Cuando empecé a trabajar en la escuela, por las tardes dábamos clases en las mismas aulas a un grupo de gitanos adultos. El poblado, que ocupaba el Cerro La Mica, junto al barrio Lucero de Madrid, a la noche, junto a una gran hoguera, se convertía en un círculo mágico donde nunca faltaba una guitarra, unas palmas y alguien que se arrancara a cantar. Para nosotros, entonces empeñativos "concienciadores" de aquella gente fue un regalo asistir a aquellas reuniones; allí se cocía otra vida, de la misma manera que se cocía en la cubierta del barco del rio Níger. Déjate llevar, decía mi amiga con nombre de flor una noche de farra en Kerala, al sur de la India. Y de verdad que lo intentaba, pero los resultados, pese al vino que circulaba, eran bien pobres. En situaciones como ésta uno llega a pensar que estaría dispuesto a vender el alma al diablo para ser diferente y poder entrar sin más en este baile que se ha formado en la plaza.
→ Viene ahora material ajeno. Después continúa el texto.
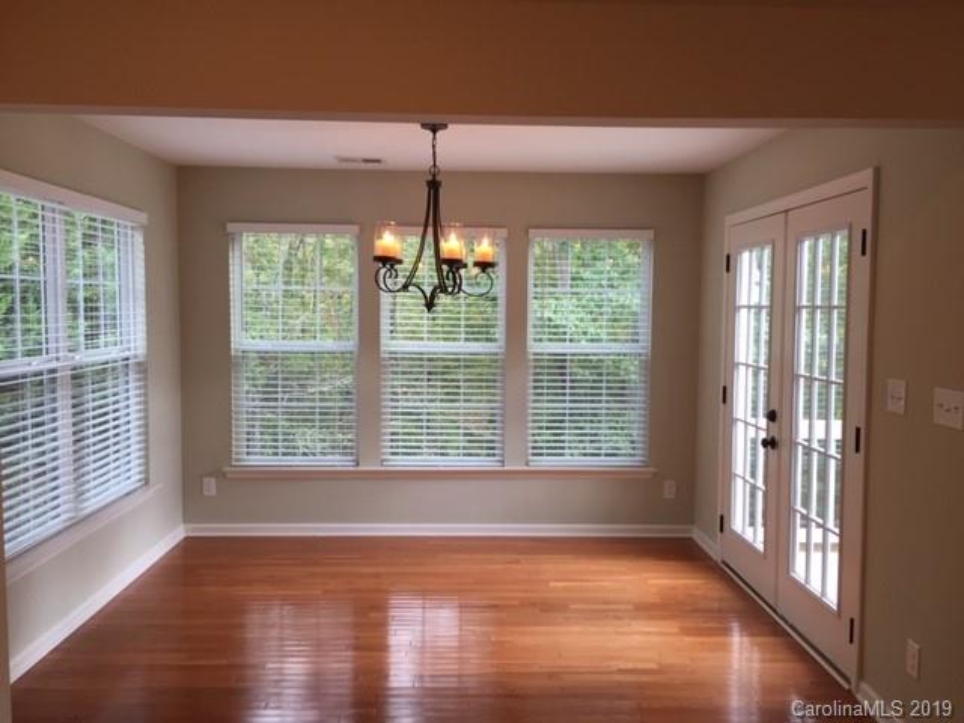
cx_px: 482
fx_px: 808
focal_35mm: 29
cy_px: 362
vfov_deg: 48.2
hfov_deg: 61.7
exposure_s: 1/40
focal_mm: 4.15
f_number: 2.2
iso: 32
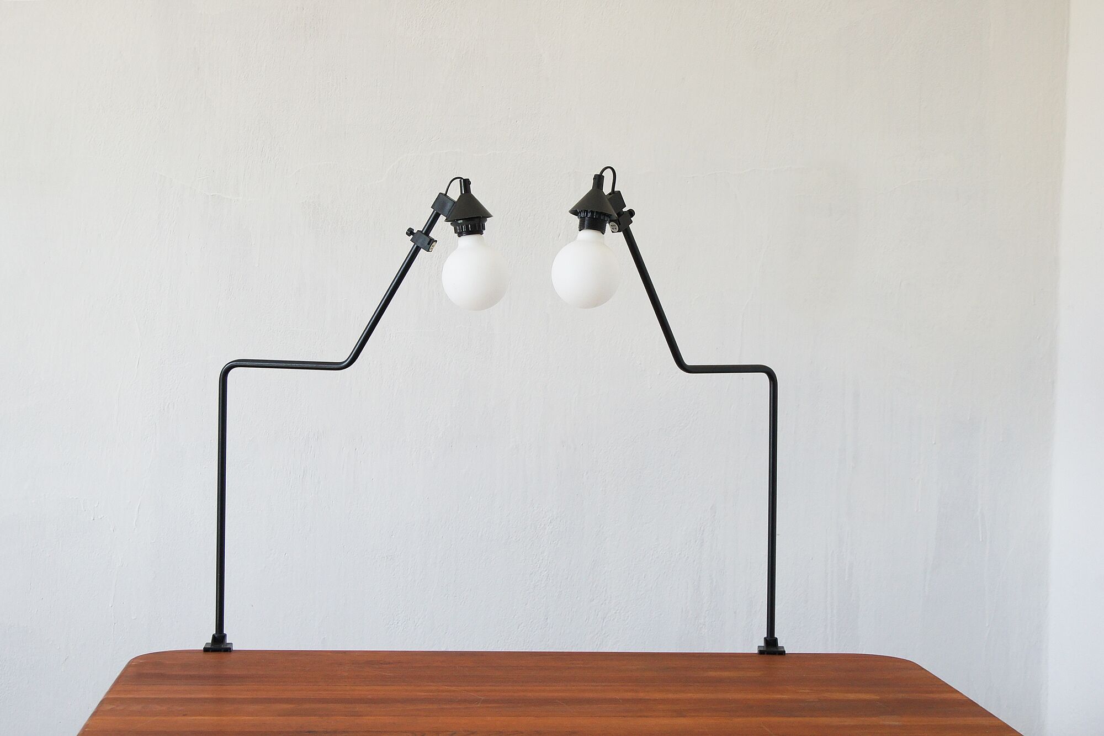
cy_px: 368
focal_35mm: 68
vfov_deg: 20.2
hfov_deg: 29.9
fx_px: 2070
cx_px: 552
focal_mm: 45
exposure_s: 1/80
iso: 400
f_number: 5.6
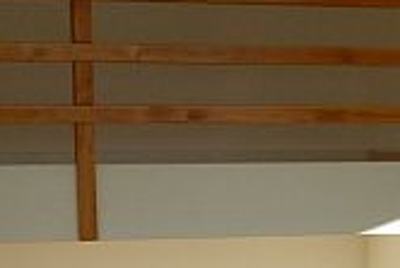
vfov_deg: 10.5
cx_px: 265
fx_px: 1334
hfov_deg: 17.0
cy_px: 548
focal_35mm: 120
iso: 125
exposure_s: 1/1000
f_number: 2.8
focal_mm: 4.3
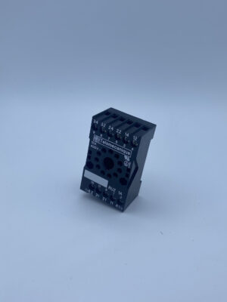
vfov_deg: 67.3
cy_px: 151
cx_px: 114
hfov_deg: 53.1
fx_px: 227
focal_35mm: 26
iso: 32
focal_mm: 4.25
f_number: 1.8
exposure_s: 1/1754
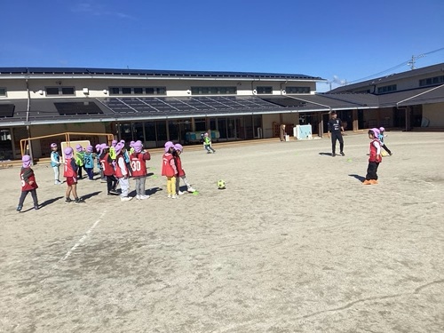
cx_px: 222
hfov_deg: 58.4
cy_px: 166
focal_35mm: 31
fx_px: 398
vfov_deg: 45.4
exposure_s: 1/2469
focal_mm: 3.3
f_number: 2.4
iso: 25
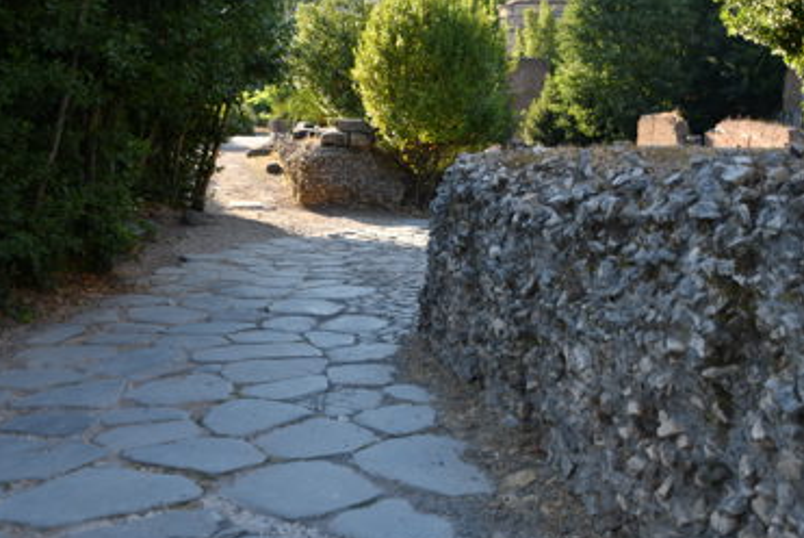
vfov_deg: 31.9
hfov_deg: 46.4
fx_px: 939
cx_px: 412
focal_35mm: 42
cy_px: 266
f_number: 3.8
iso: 320
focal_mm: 26
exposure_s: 1/800
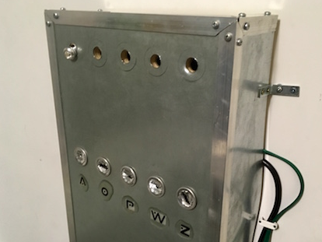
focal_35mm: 35
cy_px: 137
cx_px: 180
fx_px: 326
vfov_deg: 40.7
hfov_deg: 52.5
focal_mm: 4.15
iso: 200
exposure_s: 1/17
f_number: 2.2
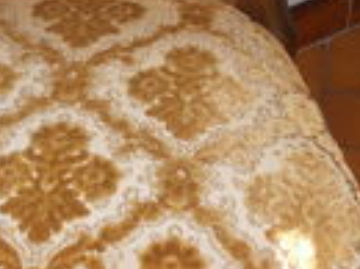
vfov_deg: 11.8
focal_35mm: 125
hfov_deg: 15.4
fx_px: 1298
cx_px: -33
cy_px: 75
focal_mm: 4.9
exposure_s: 1/25
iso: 100
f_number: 3.2
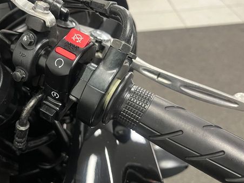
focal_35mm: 37
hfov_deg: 49.1
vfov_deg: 38.5
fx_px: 261
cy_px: 78
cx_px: 78
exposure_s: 1/50
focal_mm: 5.1
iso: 320
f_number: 1.6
Dejé la plaza, sus músicos y el baile y paseé. Cruzaba una calle peatonal cuando me llamó la atención la voz robusta y decidida de una mujer mayor que parecía estar recitando un largo poema mientras iba de un lado a otro de la calle; llevaba una hucha en la mano. Lo suyo era un discurso solidario gritado a los cuatro vientos. La gente pasaba indiferente. A ella no se le quebraba la voz; sus "versos" tenían la sonoridad y el temple de un recitado de Shakespeare declamado sobriamente por Blanca Portillo. Atendí, con aquellas aportaciones callejeras habían podido comprar ya más de mil setecientos kilos de papas para la gente que lo está pasando mal en esta parte de la isla. Me acerque a ella, hablamos un poco. Deposité algunas monedas en su hucha y nos despedimos. Todavía me volví para echarle un vistazo, en una mano la hucha, en la otra un bastón con el que se ayudaba para caminar. Ella y su discurso se perdieron entre la gente.
Un poco más allá, sobre el muro, en anchos caracteres de medio metro, alguien había escrito estas palabras: Te amo Tami, perdón.